Ce que les Canadiens français demandent aujourd’hui et c’est là le fond, la cause des
exigences nouvelles du nationalisme – c’est le contrôle du devenir du Québec. Il nous faut les moyens nécessaires pour réaliser notre devenir politique, économique, culturel et social. C’est la demande de base. Tous ne sont pas d’accord sur la façon la plus efficace de parvenir à ces fins, mais unanimement, ils désirent l’épanouissement des Canadiens français.

Le contexte où se développe le nouveau nationalisme nous force à faire un choix entre les
différentes options qui se présentent. Toutes ont leurs mérites et leurs difficultés et s’ils veulent être honnêtes, les tenants des diverses solutions doivent présenter toutes les implications. Le peuple a droit qu’on lui présente un tableau complet.

L’étude de ces questions prend une très grande importance du fait que le nationalisme
d’aujourd’hui donnera naissance à la vie nationale de demain. Il nous faut connaître très bien les réalités que nous aurons à discipliner, à orienter.

Car le Québec de demain sera ce que nous le ferons, il sera notre responsabilité. Nous avons donc à écouter les autres sans préjuger de leurs sentiments et de leur bonne volonté, car dans le nationalisme, il est possible d’appliquer cette phrase de Bernard Shaw dans Maximes pour un révolutionnaire: « La règle d’or, c’est qu’il n’y a pas de règle d’or ».

Mais, et c’est mon dernier point, quelles que soient vos solutions, elles devront déboucher sur le plan politique.
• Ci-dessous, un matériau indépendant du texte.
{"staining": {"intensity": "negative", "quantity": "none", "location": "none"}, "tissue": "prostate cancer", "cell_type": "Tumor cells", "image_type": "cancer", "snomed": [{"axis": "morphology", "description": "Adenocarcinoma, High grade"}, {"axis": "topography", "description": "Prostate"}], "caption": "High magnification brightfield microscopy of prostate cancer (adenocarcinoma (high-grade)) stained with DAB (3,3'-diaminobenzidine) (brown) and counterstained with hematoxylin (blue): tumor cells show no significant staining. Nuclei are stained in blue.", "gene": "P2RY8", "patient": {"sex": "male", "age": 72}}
C’est un autre des torts de certains Canadiens français que de croire à l’angélisme, de
croire qu’il est possible de réaliser une nation sans se servir des moyens connus pour le faire. Plutôt que de pleurer sur les partis politiques, qui, en un sens, reflètent la mentalité de ceux qui les composent et de ceux qui les encouragent, c’est à dire la population, il serait mieux de les bâtir.

Ainsi en est-il de l’Union nationale.

Pleurer sur l’Union nationale est une chose qui, à notre avis, ne mène nulle part.
Travailler au sein d’un parti, travailler et le réformer, parce que nous avons des idées, des
suggestions à faire, cela est beaucoup plus réaliste.

Les partis, tous les partis, sont à l’image de ceux qui les composent. L’Union nationale
reflétera vos idées. Si vous trouvez que l’union nationale ne répond pas à ce que vous en attendez, emparez-vous en. C’est le meilleur moyen de lui faire réaliser vos désirs.

L’Union nationale tiendra une réunion générale au début de mars 1965. Elle veut à cette
occasion élaborer un programme qui lui permettra de mieux servir la cause du Canada français. Elle est prête à vous fournir une tribune qui vous permettra de faire connaître vos solutions.

En aidant à réaliser les aspirations du Canada français, en faisant entendre la voix des
jeunes vous contribuerez par votre action à la réalisation de notre idéal commun, l’épanouissement de notre collectivité.